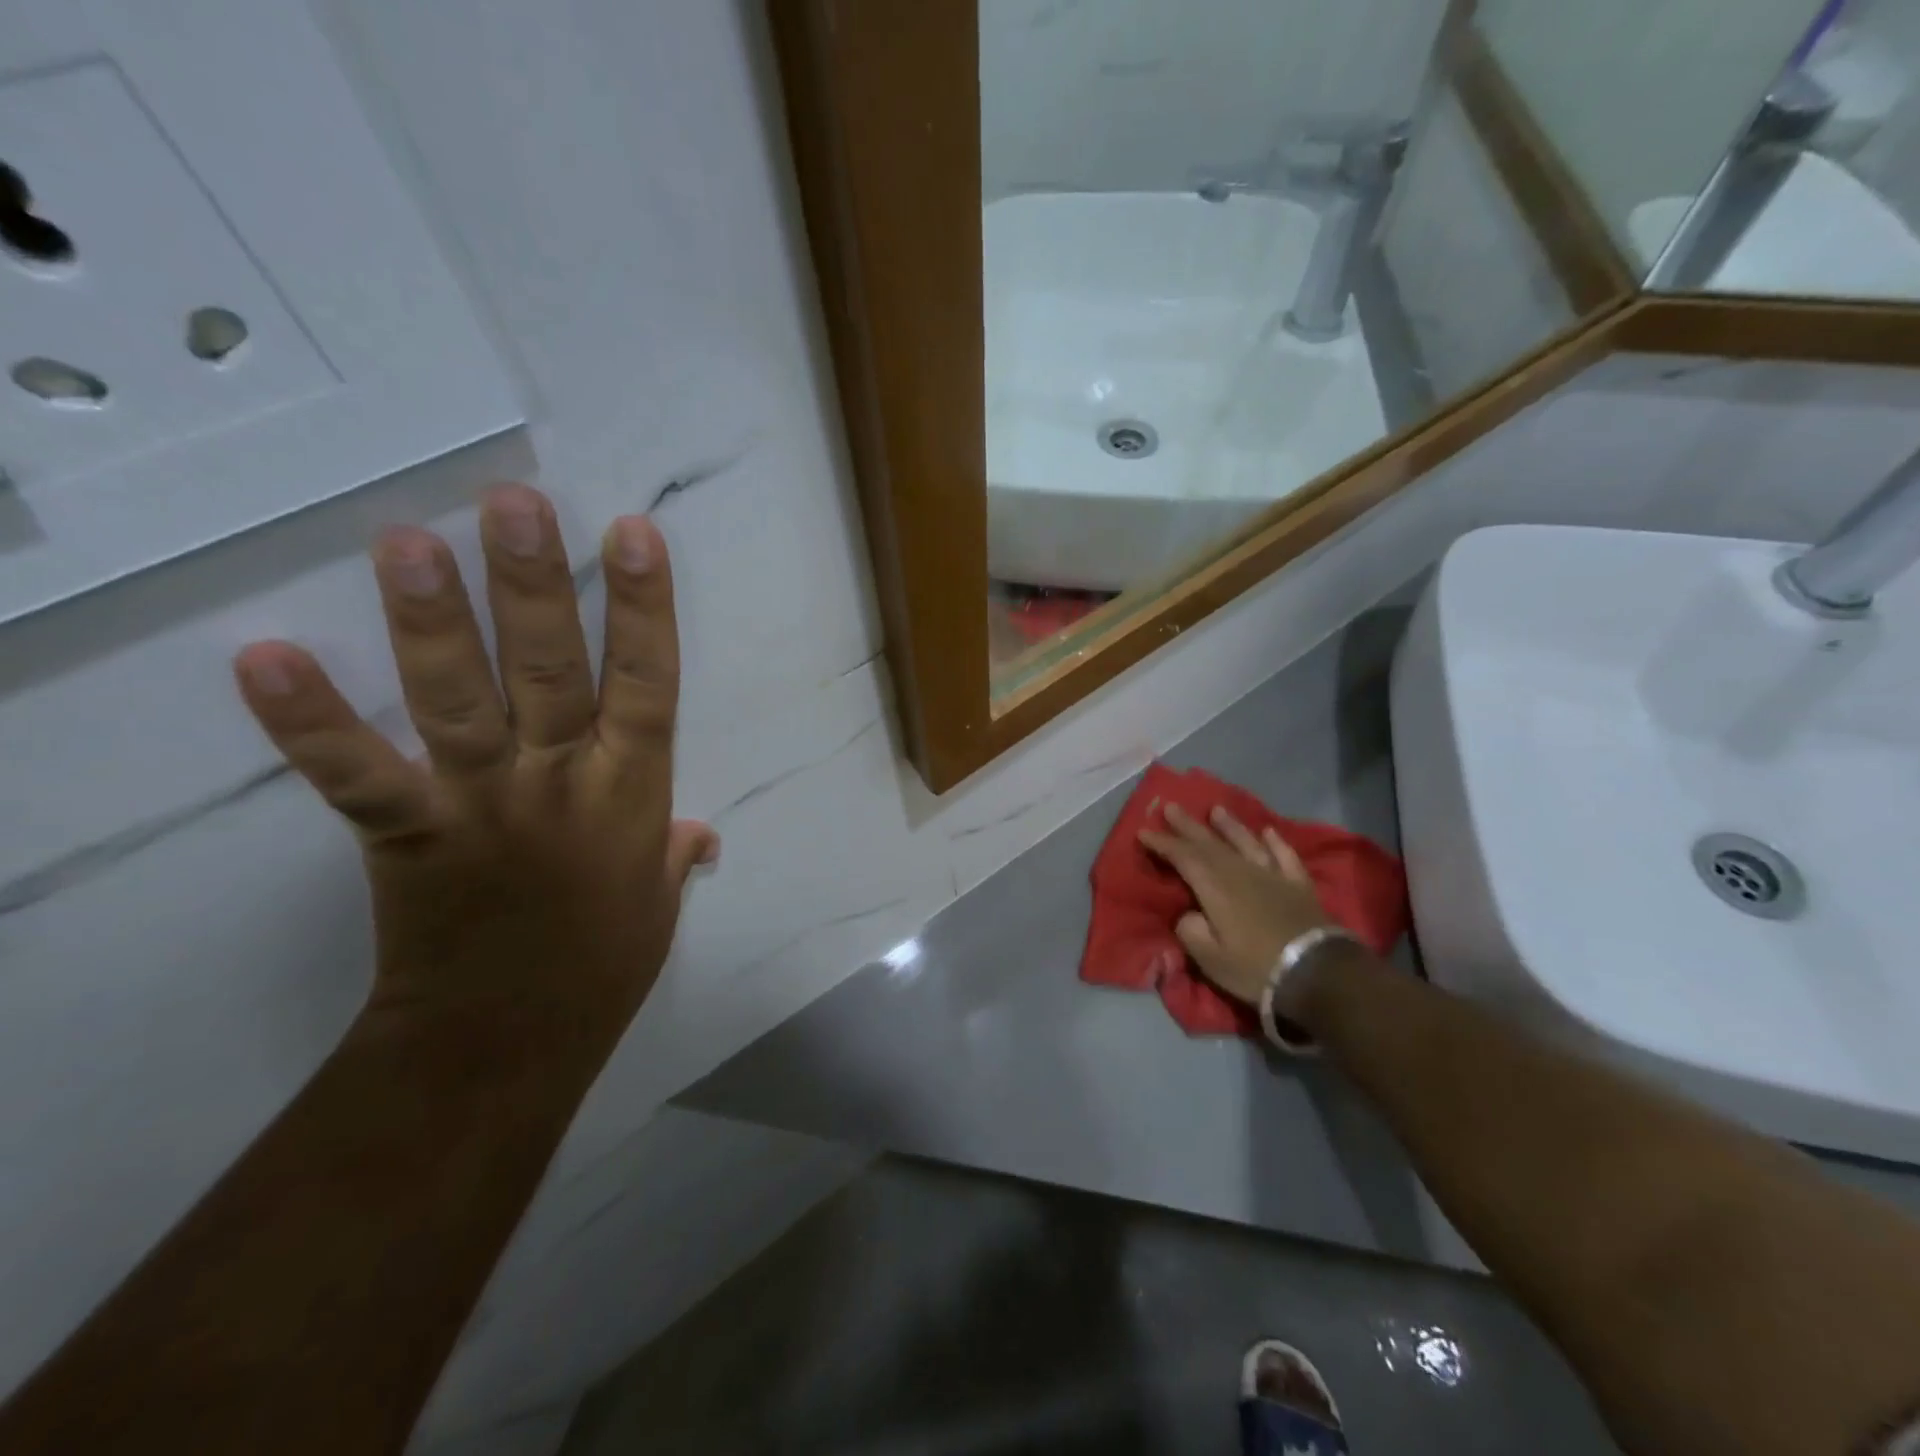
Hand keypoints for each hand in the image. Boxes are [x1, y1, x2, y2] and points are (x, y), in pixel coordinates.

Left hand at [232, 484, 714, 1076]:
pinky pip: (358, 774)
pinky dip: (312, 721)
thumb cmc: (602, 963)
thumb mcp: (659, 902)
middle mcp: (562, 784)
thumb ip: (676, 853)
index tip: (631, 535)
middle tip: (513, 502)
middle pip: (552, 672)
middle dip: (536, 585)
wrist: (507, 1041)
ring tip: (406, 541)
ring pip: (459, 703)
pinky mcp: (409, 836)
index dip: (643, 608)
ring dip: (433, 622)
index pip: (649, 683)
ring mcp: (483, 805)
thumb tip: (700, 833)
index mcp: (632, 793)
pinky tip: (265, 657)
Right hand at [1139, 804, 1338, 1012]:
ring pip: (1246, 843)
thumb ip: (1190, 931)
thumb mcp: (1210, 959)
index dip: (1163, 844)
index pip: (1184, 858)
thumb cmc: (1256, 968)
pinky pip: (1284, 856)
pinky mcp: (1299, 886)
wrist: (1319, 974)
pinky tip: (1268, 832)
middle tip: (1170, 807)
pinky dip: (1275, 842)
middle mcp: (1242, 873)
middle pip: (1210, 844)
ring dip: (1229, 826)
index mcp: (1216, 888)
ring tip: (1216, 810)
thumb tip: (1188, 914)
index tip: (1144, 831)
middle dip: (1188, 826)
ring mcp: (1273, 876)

★ ★ ★ ★ ★ ★ ★

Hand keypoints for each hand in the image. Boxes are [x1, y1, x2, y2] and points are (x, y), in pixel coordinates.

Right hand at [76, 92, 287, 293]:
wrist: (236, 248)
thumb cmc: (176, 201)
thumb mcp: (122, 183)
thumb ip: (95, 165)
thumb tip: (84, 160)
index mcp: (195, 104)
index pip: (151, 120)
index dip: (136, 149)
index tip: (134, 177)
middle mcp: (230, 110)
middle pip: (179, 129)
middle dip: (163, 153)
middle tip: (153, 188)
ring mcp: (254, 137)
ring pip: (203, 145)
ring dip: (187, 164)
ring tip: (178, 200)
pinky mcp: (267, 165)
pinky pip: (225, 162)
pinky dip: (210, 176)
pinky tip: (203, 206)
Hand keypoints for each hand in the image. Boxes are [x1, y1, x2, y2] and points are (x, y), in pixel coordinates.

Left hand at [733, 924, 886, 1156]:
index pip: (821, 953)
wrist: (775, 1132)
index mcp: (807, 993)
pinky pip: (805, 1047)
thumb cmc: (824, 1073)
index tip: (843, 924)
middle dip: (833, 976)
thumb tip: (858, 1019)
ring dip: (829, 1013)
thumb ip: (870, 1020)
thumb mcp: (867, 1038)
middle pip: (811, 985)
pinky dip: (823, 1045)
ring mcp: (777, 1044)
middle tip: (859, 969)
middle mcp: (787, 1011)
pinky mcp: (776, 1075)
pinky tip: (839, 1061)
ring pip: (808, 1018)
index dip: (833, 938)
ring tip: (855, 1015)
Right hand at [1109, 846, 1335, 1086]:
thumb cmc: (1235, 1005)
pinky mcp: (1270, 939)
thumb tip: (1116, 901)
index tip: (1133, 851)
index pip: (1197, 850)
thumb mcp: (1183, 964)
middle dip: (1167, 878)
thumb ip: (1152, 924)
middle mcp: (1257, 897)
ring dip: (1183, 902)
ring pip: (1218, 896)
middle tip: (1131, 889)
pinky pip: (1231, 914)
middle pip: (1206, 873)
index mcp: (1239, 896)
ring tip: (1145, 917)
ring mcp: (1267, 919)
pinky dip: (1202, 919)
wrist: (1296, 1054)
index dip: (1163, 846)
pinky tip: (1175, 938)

★ ★ ★ ★ ★ ★ ★

Goal of the exercise
Show each line of the records above containing "Right".

Your solution
Right hand at [1139, 804, 1338, 1012]:
Right hand at [76, 92, 287, 293]:
Right hand at [1109, 846, 1335, 1086]:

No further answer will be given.